The music and me

It is rare that feeling to write something about me but it is something that I do not really dislike to expose people interested in the subject to be treated and consider curious or interesting. This time I would like to expose the brand that music has left, how I perceive it and how it has been an escape in the most difficult moments in my life.




It is clear that you do not have to be a musician or play an instrument to feel comfortable with those songs that touch you and leave a small mark on you regardless of the song to be treated. Personally, I consider myself or I visualize myself as a transmitter or catalyst when I listen to a music that makes me transcend and merge with me dancing along with my thoughts.


I just close my eyes, I go to bed and I am in a state of rest, then the image that forms before my eyes is dark until I take the form that I want to transmit and adapt to that feeling allowing me to see myself inside, observing all that information stored in my memory, that transmits that sound using it as a source to go beyond where I want to take.

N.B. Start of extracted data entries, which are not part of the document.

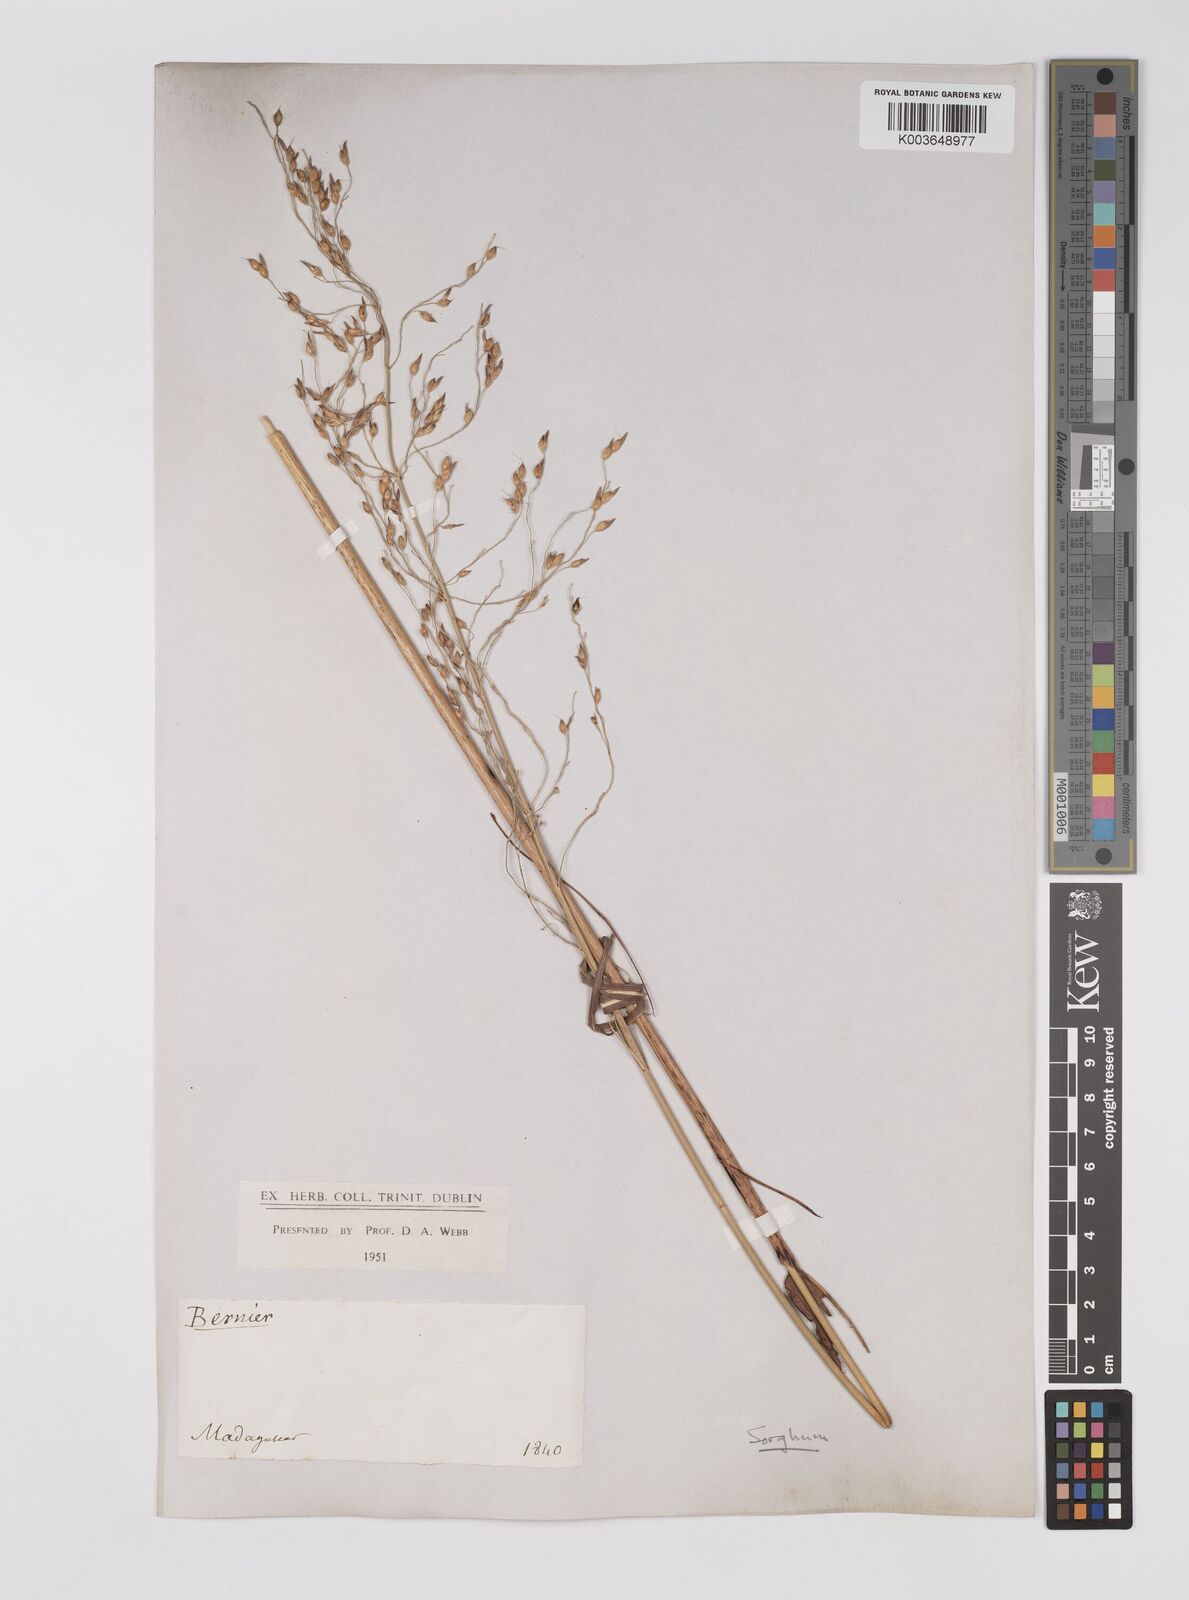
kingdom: Plantae
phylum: Tracheophyta
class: Liliopsida
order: Poales
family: Poaceae
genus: Sorghum
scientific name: Sorghum arundinaceum
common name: Sorghum
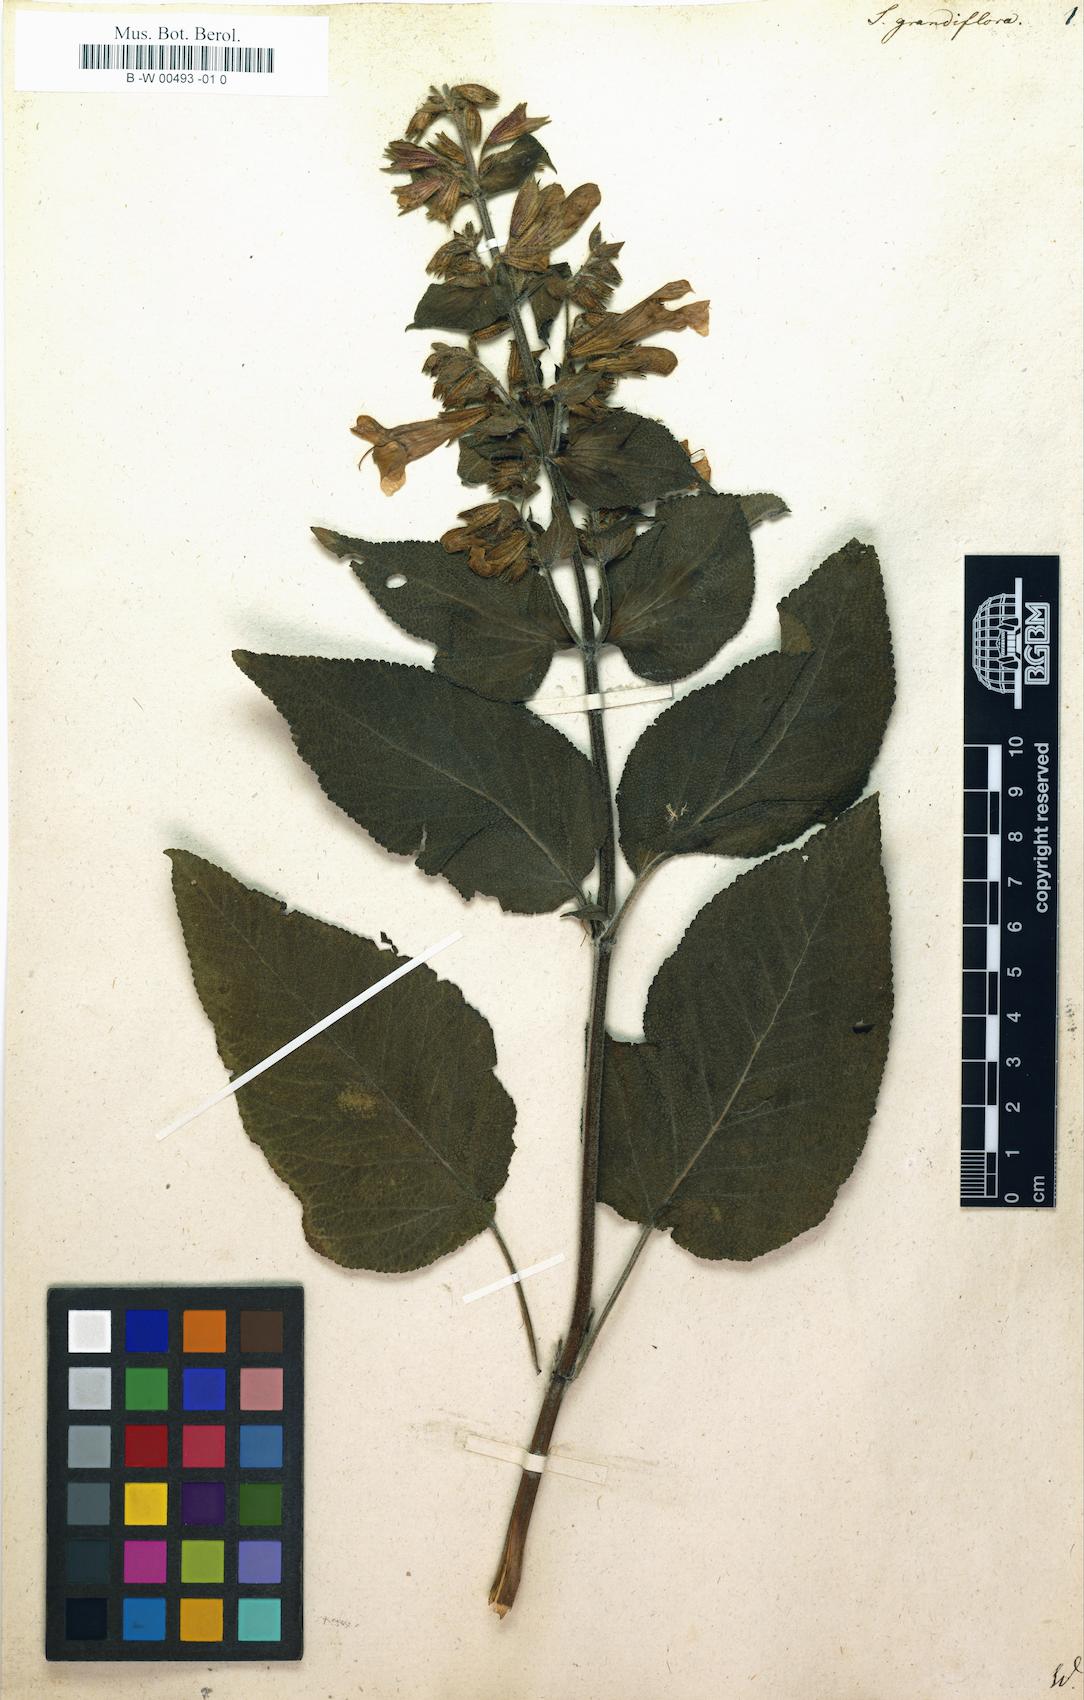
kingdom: Plantae
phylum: Tracheophyta
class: Magnoliopsida
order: Lamiales
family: Lamiaceae
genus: Salvia
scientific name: Salvia grandiflora
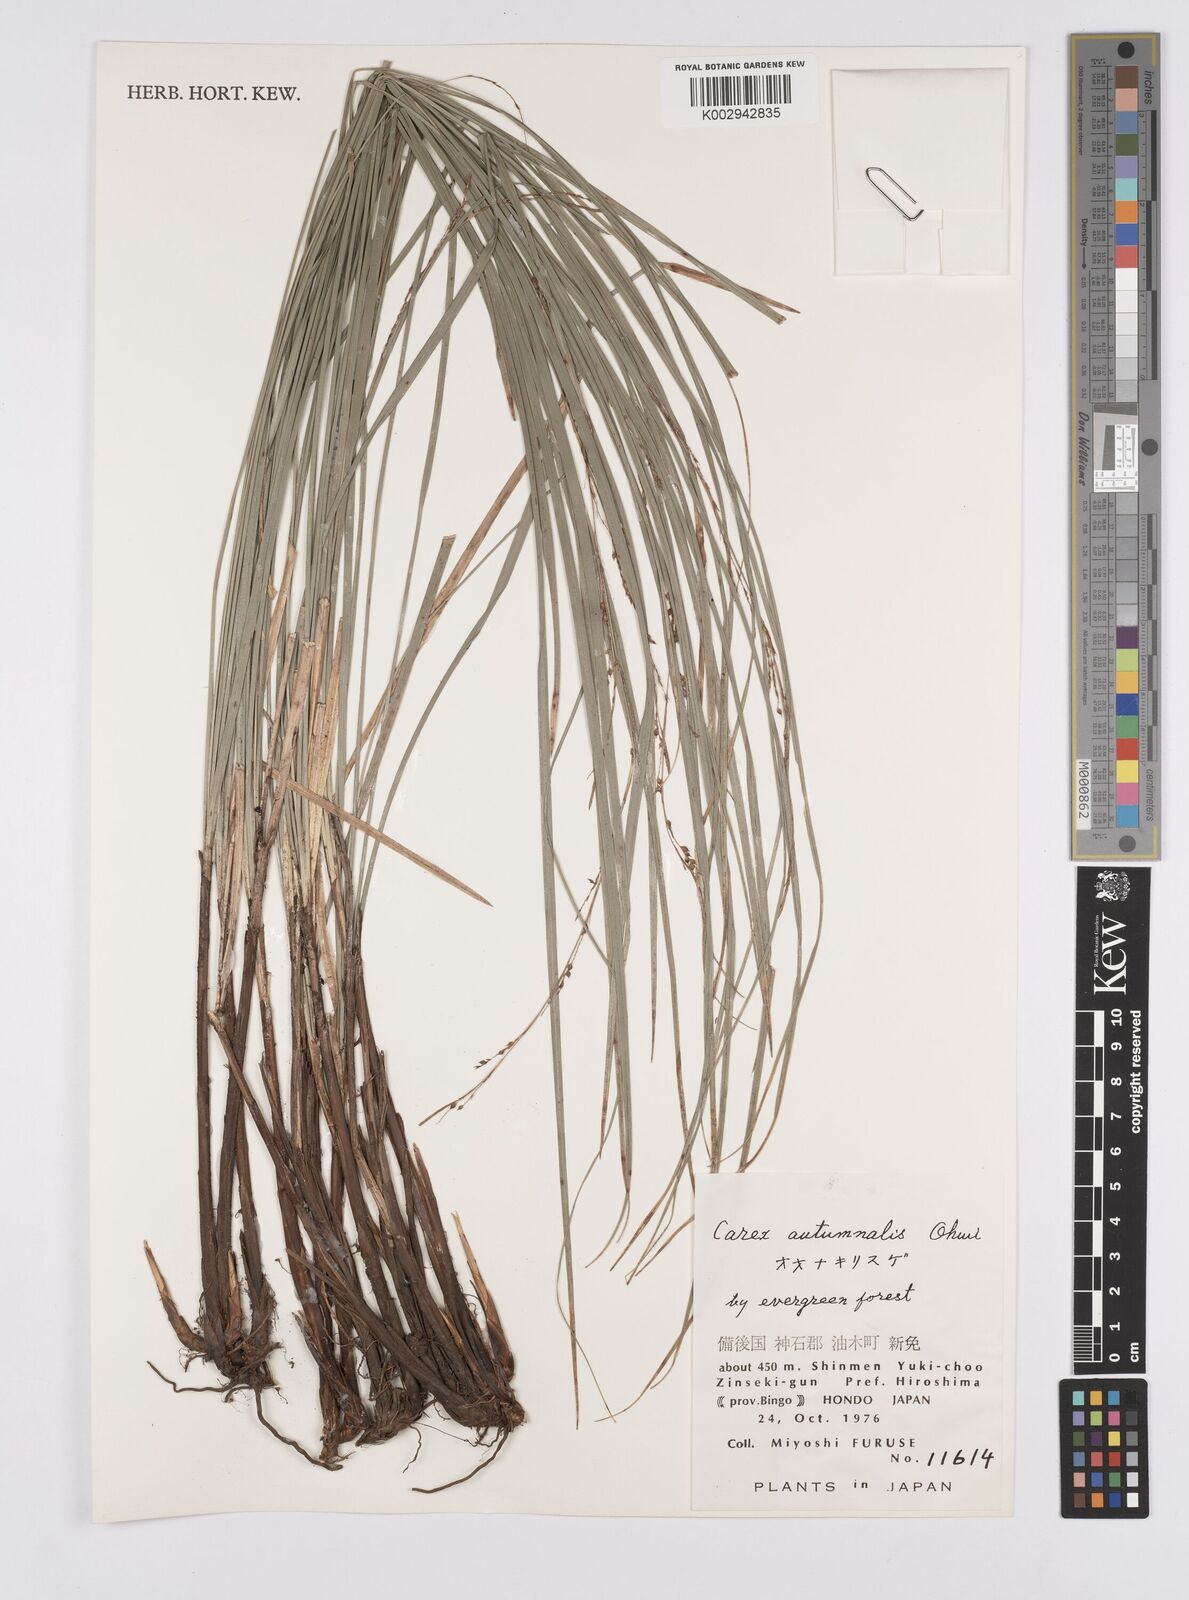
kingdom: Plantae
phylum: Tracheophyta
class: Liliopsida
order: Poales
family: Cyperaceae
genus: Carex
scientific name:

It is an escape for me, perhaps because of the magic that transmits to me when I am in that transe whether lying down or walking is something that takes me away from the present lived and transports me away, allowing me to be in a state similar to that of an autopilot. It is that kind of magic resembling love accepting it as it is as if you reflected it to a person, the moments are gone only you and that emotion reduced to abstract moments filling me with happiness, an ephemeral but pure in its state of transition.